_ASSIGNMENT:_ Copy out the records precisely, omitting pictures.

Collected data:
☆ ☆ ☆ ☆ ☆ ☆ ☆
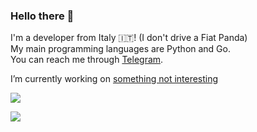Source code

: ### Hello there 👋

I'm a developer from Italy 🇮🇹! (I don't drive a Fiat Panda)  
My main programming languages are Python and Go.  
You can reach me through [Telegram](https://t.me/cagavo).  

I’m currently working on [something not interesting](https://t.me/+op_I5-Nvm843NmI0)

![](https://raw.githubusercontent.com/doggyhaha/github-stats/master/generated/overview.svg#gh-dark-mode-only)

![](https://raw.githubusercontent.com/doggyhaha/github-stats/master/generated/languages.svg#gh-dark-mode-only)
☆ ☆ ☆ ☆ ☆ ☆ ☆
_ANSWER FOR THIS EXERCISE:_
Source code

: ### Hello there 👋

I'm a developer from Italy 🇮🇹! (I don't drive a Fiat Panda)  
My main programming languages are Python and Go.  
You can reach me through [Telegram](https://t.me/cagavo).  

I’m currently working on [something not interesting](https://t.me/+op_I5-Nvm843NmI0)

![](https://raw.githubusercontent.com/doggyhaha/github-stats/master/generated/overview.svg#gh-dark-mode-only)

![](https://raw.githubusercontent.com/doggyhaha/github-stats/master/generated/languages.svg#gh-dark-mode-only)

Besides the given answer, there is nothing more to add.